§ **TASK OBJECTIVE**
Please answer these questions from the forum thread on trapf:
(a) Which manual was the poster reading when they found the suggestion?
(b) For what jump distances does that manual suggest using trapf instead of an unconditional bra.b?
(c) Which document does the poster say does not mention this trick for the 68k?

A.D.A. Amiga Demoscene Archive

        Welcome guest!

  

  

  

log in with SceneID

  

Demos Amiga Demoscene Archive Forum / Coding / trapf

 

Author Message
dalton
Member
#1 - Posted: 22 Mar 2011 21:22
Reply Quote
On the topic of micro-optimizations, here's a new (?) one.

I was reading the coldfire manual today, and I found that it suggested using trapf instead of unconditional bra.b in if-else type clauses with very short jump distance (+2 or +4).


cmp d0,d1
beq.b hej
moveq #1,d2
bra.b hopp
hej:
moveq #2,d2
hopp:


Here the "bra.b hopp" can be replaced by encoding the followin moveq as the argument to a trapf.w instruction. The moveq would not be executed, unless the beq.b is taken.

This should possible on 68k aswell, allthough its not mentioned in the PRM. But the CF manual does not say anything about the benefits of this. Could anyone say if this is really faster than bra.b?

§ **Saved entries**
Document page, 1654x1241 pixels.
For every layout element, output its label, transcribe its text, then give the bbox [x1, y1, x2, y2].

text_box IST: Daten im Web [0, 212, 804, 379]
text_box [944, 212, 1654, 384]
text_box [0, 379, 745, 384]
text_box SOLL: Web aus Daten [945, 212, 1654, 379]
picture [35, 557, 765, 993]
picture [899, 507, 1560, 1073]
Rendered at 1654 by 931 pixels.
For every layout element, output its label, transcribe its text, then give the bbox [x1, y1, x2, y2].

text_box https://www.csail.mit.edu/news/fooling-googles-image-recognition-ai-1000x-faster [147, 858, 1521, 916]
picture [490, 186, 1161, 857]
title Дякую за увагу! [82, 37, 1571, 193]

§ **REPLY**
(a) The coldfire manual.
(b) +2 or +4.
(c) The PRM.